Il semble hautement évaluer ma proposition sous-jacente.

- Ça voudrait dire les mettre au courant... relève-t-il puis il constate : tu comptais tout dire à tes copains, c'est ça ?

- Seulement avec ton autorisation, affirmé-je. Mais oui, j'aimerais.

Je lui raconte donc à quel point ce petit groupe disparate m'a fortement aidé jusque-là et tout ce que notre travail d'équipe nous a permis de découvrir. Même si cela m'a pris du temps, je leur fais maintenant entièrement confiance. Qui plus est, dans le contexte actuel, si nous travaillons tous chacun de notre côté, nous n'avancerons jamais tandis que si nous joignons nos efforts, nos résultats seront sûrement bien plus probants.

Le visage pensif, Mathias pèse le pour et le contre de ma proposition. A l'origine, il m'a invité, moi seule, à collaborer avec lui, mais sans doute se rend-il compte que le concert de mon équipe lui apporterait encore plus. Mais sa méfiance à l'égard de mes amis le retient d'accepter...

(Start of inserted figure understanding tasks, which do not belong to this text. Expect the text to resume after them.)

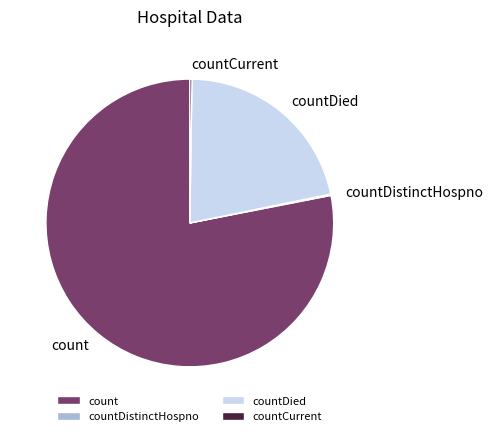

Is it true that count is 78% of the pie?

True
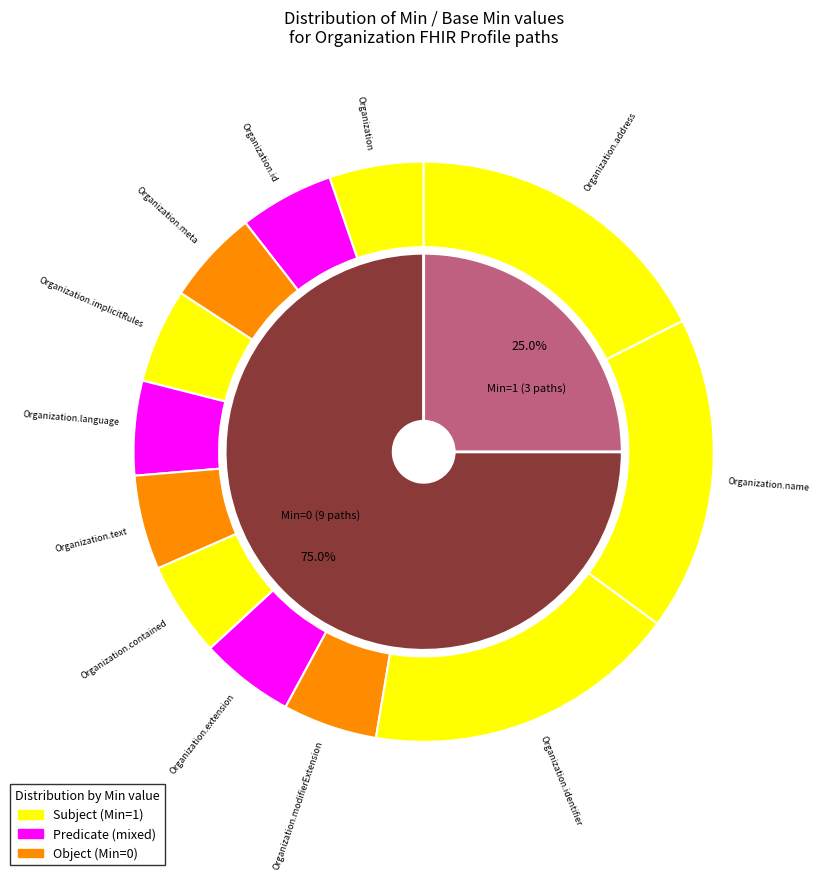

The Organization.implicitRules slice represents 1% of the pie. True or false?

False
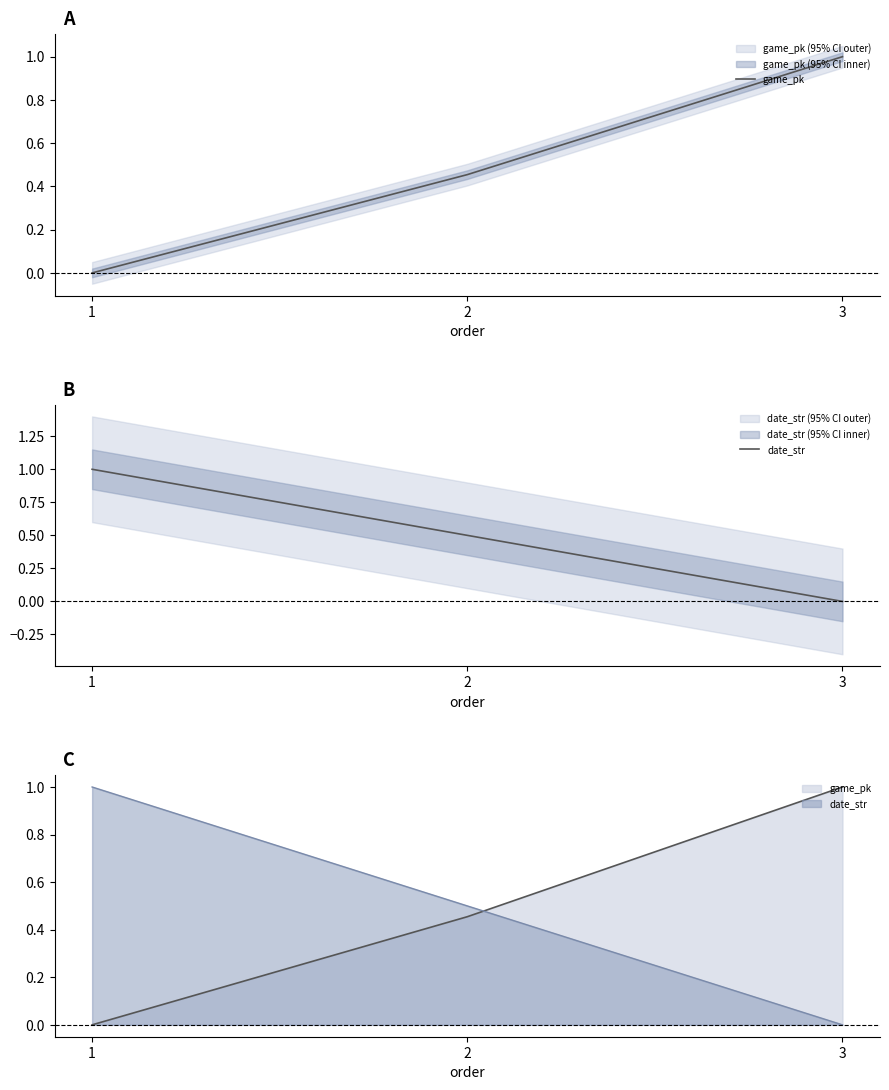

Which series has the largest total across all categories?

date_str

- On avait prévu d'aller aux archives de toute façon avec Ania pour voir ce qu'on peut trouver sur Octavius quand il était élève ici... J'essaierai de regarder discrètement si je trouve des trucs sur ta sœur, promis-je. Et si tu changes d'avis et que finalement tu décides de coopérer avec eux, il te suffira de te joindre à nous dans nos recherches.

La conversation close, je me relève de ma chaise afin de regagner ma chambre. Mathias suit mon exemple. Alors que je m'apprête à me hisser sur son rebord de fenêtre, je me retourne au dernier moment vers lui.

- Merci de m'avoir suffisamment fait confiance pour me raconter tout ça, le remercié-je. J'espère vraiment pouvoir t'aider à retrouver ta sœur.

Il me sourit timidement sans rien me répondre alors sans plus attendre, je me hisse contre la façade pour commencer mon ascension jusqu'à ma chambre.